Darüber hinaus gilt es, Rückholkonzepte zu entwickeln beziehungsweise zu optimieren, um die hochkonzentrierten "kleinen Rohstoffminen", die in unseren Schubladen schlummern, wieder ins System zurückzuführen. Zu einer nachhaltigen Rohstoffpolitik gehört demnach auch, dass Wirtschaftsmodelle erdacht werden, bei denen nicht der Besitz beziehungsweise Kauf eines Gerätes im Vordergrund steht, sondern die Nutzung beziehungsweise die Miete eines Gerätes. Erst dann wird der Produzent seiner Produktverantwortung vollumfänglich gerecht und kann das von ihm gefertigte Gerät als Rohstofflager für die nächsten Gerätegenerationen nutzen.

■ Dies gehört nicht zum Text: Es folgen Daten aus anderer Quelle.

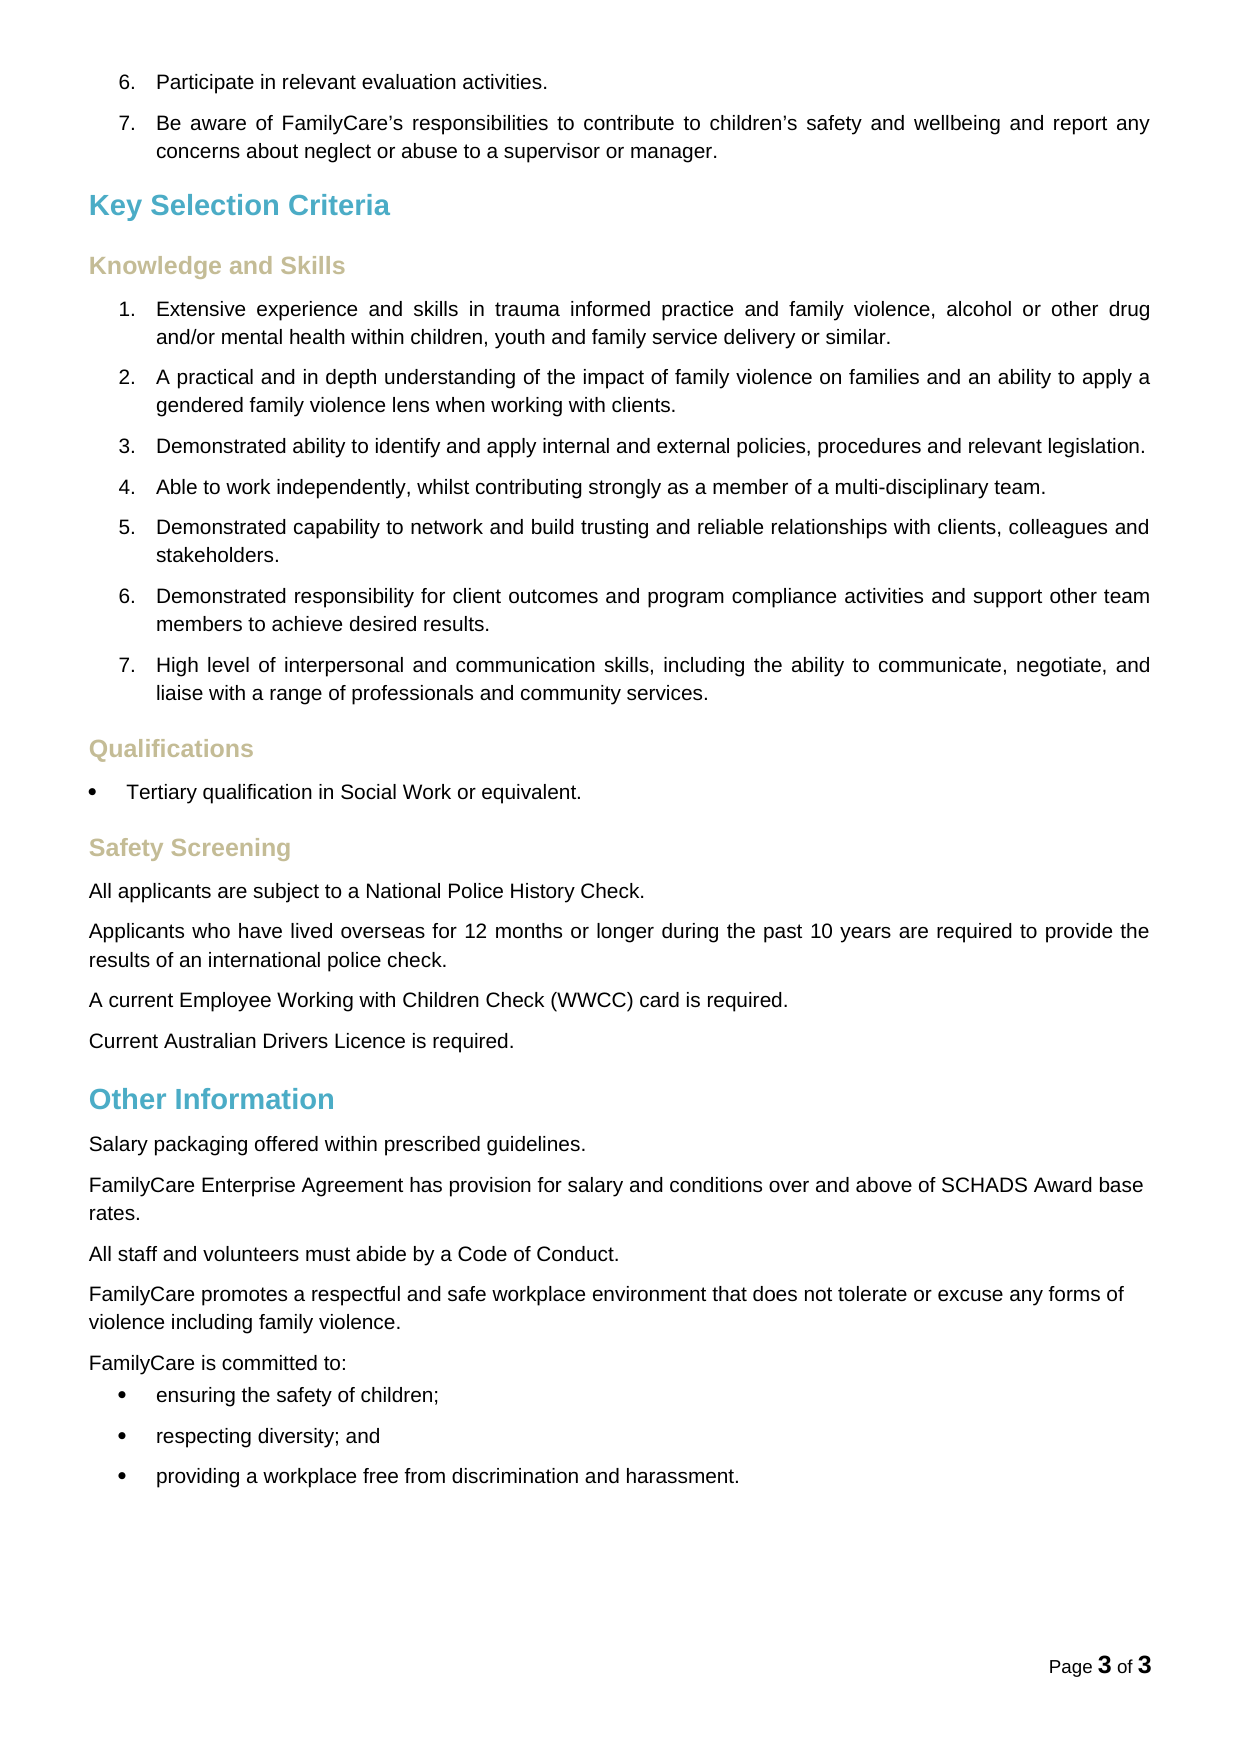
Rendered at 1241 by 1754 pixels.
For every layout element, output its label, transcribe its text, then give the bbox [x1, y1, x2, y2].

list Tertiary qualification in Social Work or equivalent. [89, 776, 1152, 804]
list FamilyCare Enterprise Agreement has provision for salary and conditions over and above of SCHADS Award base rates. [89, 1168, 1152, 1225]
list respecting diversity; and [118, 1419, 1152, 1448]
list Able to work independently, whilst contributing strongly as a member of a multi-disciplinary team. [118, 470, 1152, 498]
list All staff and volunteers must abide by a Code of Conduct. [89, 1237, 1152, 1265]
list Salary packaging offered within prescribed guidelines. [89, 1128, 1152, 1156]
subtitle Safety Screening [89, 833, 1152, 862]
subtitle Knowledge and Skills [89, 251, 1152, 280]
list High level of interpersonal and communication skills, including the ability to communicate, negotiate, and liaise with a range of professionals and community services. [118, 648, 1152, 705]
list Applicants who have lived overseas for 12 months or longer during the past 10 years are required to provide the results of an international police check. [89, 915, 1152, 971]
list FamilyCare promotes a respectful and safe workplace environment that does not tolerate or excuse any forms of violence including family violence. [89, 1278, 1152, 1334]
list Current Australian Drivers Licence is required. [89, 1024, 1152, 1053]
list Demonstrated capability to network and build trusting and reliable relationships with clients, colleagues and stakeholders. [118, 511, 1152, 567]
text FamilyCare is committed to: [89, 1347, 1152, 1375]
list A current Employee Working with Children Check (WWCC) card is required. [89, 984, 1152, 1012]
list Demonstrated responsibility for client outcomes and program compliance activities and support other team members to achieve desired results. [118, 580, 1152, 636]
subtitle Other Information [89, 1082, 1152, 1115]
subtitle Key Selection Criteria [89, 188, 1152, 221]
list A practical and in depth understanding of the impact of family violence on families and an ability to apply a gendered family violence lens when working with clients. [118, 361, 1152, 417]
list providing a workplace free from discrimination and harassment. [118, 1460, 1152, 1488]
list Extensive experience and skills in trauma informed practice and family violence, alcohol or other drug and/or mental health within children, youth and family service delivery or similar. [118, 292, 1152, 348]
list Demonstrated ability to identify and apply internal and external policies, procedures and relevant legislation. [118, 430, 1152, 458]
list All applicants are subject to a National Police History Check. [89, 874, 1152, 903]
list ensuring the safety of children; [118, 1379, 1152, 1407]
subtitle Qualifications [89, 734, 1152, 763]
list Participate in relevant evaluation activities. [118, 66, 1152, 94]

Zu guter Letzt sollte der Effekt des Rohstoffrecyclings für den Klima- und Umweltschutz nicht unbeachtet bleiben. Die Erdbewegungen durch den Abbau von Rohstoffen aus geologischen Lagerstätten sowie die nachfolgende Aufbereitung bringen erhebliche Umweltbelastungen mit sich, unter anderem Bodendegradierung, Wasserknappheit, Verlust der biologischen Vielfalt und Beeinträchtigungen der Ökosystemfunktionen. Hinzu kommt der Energieaufwand, der mit der Produktion von Primärrohstoffen verbunden ist. Im Vergleich zur Primärrohstoffgewinnung entfallen beim Recycling und der Sekundärrohstoffgewinnung diese erheblichen Umweltbelastungen. Beispielhaft sei das Kupferrecycling angeführt, das rund viermal weniger Energie benötigt als die Primärgewinnung.[35] Demnach hat das konsequente Wiedernutzbarmachen von Altrohstoffen mehrere Vorteile, die nicht zuletzt die natürlichen Rohstoffquellen schützen und sie damit für spätere Generationen bewahren.

Fußnoten

35.
Vgl. Abfallwirtschaftsbetrieb München, Es ist nicht alles Gold, was glänzt. Abfall – eine Rohstoffquelle der Zukunft?, Pressehintergrundgespräch mit Gabriele Friderich und Helmut Schmidt, München, 7.2.2011.